Eine Coburgerin erzählt: So war das damals mit der Pflicht-Impfung
Autor: Oliver Schmidt
Coburg, Freitag, 03. Sept. 2021
Wie war das damals, als es in Deutschland eine Impflicht gab? Martina Rogler erzählt vom Schlange stehen in der Turnhalle und dem Pieks vor großem Publikum.
Wenn Martina Rogler an ihre Kindheit zurückdenkt, werden sofort viele schöne Erinnerungen wach: zum Beispiel an die Bäckerei ihrer Eltern, in der es immer allerhand leckere Sachen gab, an das tolle Schwimmbad in Mainleus, in dem sie unzählige Stunden verbrachte, oder auch an ihre aktive Zeit im Turnverein. Die Impfung gegen Pocken, die damals bei Kindern Pflicht war, fällt Martina Rogler hingegen erst auf Nachfrage wieder ein - und das, obwohl zwei kleine weiße Stellen an ihrem rechten Oberarm bis heute davon zeugen.
"Ach, ist doch gut verheilt", sagt Martina Rogler im Gespräch mit unserer Zeitung und muss schmunzeln. Bei anderen Menschen, vor allem älteren Jahrgangs, ist manchmal eine regelrechte Narbe geblieben. Als die 1967 in Kulmbach geborene Martina Rogler mit ihrer Pflicht-Pocken-Impfung an die Reihe kam, waren die Ärzte aber bereits deutlich erfahrener und konnten deshalb mit der Spritze um einiges behutsamer vorgehen.
"Die Impfung fand damals in der Turnhalle unserer Grundschule in Mainleus statt", erzählt Martina Rogler. Angst vor dem Pieks hätte sie keine gehabt - und das lag wohl nicht nur daran, dass eine Turnhalle für die kleine, sportliche Martina ja sowieso ein schöner und spannender Ort war. "Man hat damals auch gar nicht viel darüber nachgedacht", sagt sie, womit natürlich sofort der gravierende Unterschied zu heutigen Corona-Zeiten deutlich wird.

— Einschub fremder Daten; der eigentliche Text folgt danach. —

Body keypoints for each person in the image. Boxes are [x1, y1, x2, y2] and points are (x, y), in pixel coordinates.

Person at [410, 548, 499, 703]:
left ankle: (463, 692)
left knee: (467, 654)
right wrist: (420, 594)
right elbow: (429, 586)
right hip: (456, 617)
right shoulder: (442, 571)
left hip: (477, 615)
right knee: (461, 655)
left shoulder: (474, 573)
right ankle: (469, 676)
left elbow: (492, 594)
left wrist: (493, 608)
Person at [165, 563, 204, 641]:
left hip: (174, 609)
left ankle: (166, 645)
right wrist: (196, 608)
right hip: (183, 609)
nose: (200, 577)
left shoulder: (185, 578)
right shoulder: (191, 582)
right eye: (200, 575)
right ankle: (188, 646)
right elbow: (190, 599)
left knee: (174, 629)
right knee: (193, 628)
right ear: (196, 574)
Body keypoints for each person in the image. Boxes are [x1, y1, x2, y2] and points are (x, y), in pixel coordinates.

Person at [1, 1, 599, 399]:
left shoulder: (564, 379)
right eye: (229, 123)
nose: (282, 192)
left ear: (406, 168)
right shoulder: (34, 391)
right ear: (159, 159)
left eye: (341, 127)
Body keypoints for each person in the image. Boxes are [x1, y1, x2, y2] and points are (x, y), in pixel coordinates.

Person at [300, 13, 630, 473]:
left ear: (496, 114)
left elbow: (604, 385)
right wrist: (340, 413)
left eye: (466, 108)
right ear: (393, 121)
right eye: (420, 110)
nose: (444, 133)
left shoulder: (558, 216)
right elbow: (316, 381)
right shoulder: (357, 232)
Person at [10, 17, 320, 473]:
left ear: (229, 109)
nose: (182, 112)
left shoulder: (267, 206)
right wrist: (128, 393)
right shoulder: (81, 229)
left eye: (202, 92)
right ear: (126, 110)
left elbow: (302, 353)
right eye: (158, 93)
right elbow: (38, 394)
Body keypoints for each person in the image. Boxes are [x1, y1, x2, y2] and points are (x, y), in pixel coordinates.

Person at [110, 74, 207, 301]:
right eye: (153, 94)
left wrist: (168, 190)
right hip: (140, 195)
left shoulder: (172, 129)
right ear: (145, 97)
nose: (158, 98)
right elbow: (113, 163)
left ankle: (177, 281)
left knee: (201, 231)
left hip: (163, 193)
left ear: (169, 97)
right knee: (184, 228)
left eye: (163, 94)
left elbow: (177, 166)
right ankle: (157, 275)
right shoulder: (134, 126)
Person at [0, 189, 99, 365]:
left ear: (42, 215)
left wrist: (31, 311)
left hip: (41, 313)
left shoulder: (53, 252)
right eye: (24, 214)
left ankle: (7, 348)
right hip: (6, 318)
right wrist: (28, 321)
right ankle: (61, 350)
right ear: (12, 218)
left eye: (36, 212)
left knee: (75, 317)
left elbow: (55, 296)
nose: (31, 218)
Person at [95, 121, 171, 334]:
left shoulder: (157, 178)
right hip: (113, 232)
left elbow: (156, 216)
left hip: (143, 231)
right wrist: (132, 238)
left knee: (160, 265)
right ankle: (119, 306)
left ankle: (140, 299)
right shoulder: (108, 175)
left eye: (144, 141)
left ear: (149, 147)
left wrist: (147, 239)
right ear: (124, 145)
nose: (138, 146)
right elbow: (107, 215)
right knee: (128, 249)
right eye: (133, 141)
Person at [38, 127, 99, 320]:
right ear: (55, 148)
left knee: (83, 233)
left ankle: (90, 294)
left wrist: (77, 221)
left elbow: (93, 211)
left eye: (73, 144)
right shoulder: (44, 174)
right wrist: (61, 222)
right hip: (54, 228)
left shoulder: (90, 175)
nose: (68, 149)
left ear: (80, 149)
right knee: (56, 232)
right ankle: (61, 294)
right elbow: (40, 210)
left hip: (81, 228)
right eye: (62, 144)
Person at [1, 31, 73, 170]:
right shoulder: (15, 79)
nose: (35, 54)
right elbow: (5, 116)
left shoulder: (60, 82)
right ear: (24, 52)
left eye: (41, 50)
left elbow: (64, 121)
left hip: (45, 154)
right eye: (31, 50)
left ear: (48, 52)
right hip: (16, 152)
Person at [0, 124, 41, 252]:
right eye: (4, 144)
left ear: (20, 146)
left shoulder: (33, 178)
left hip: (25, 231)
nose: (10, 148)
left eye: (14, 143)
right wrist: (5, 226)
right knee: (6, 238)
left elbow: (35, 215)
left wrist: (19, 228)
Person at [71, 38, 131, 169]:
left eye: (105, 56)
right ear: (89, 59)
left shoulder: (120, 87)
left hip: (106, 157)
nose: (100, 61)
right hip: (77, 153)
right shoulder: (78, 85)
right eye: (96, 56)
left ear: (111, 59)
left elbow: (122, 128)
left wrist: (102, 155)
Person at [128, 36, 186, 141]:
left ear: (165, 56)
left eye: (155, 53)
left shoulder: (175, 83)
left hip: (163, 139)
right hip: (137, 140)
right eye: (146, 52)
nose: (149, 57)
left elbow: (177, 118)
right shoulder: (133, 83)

Nicht mit heute zu vergleichen
Martina Rogler ist an dieser Stelle der Hinweis wichtig, dass sie selber zwar gegen Corona geimpft ist, aber sehr wohl auch jede andere Meinung respektiere. "Das muss jeder frei für sich entscheiden!"
Aber zurück in die frühen 1970er Jahre, als das mit der "freien Entscheidung" in Sachen Impfen noch ganz anders war: "In der Turnhalle standen wir alle in einer Reihe", erinnert sich Martina Rogler. "Wer dann dran war, musste sich auf einen Stuhl setzen." Die Impfung nahm ein Arzt vor, der einen weißen Kittel trug - eine Frau assistierte ihm. "Weh getan hat es nicht", glaubt Martina Rogler im Rückblick sagen zu können, "aber aufgeregt waren wir auf jeden Fall!"
Die "Dörfler" und die "Auswärtigen"
Was aus heutiger Sicht freilich sehr seltsam anmutet: Jede einzelne Impfung erfolgte vor den Augen aller Klassenkameraden. In der Turnhalle waren sogar alle Klassen der selben Jahrgangsstufe zusammen versammelt. "Bei uns gab es damals zwei Klassen", sagt Martina Rogler und schwelgt gleich noch weiter in Erinnerungen: "In der einen Klasse waren die ,Dörfler‘, die direkt aus Mainleus kamen, in der anderen die ,Auswärtigen‘." Martina Rogler, die damals noch Popp hieß, gehörte zu den "Dörflern". Und obwohl sie seit nunmehr 2003 in Coburg wohnt, ist die Verbundenheit mit dem Markt Mainleus bis heute geblieben - "und das Schwimmbad ist immer noch schön!"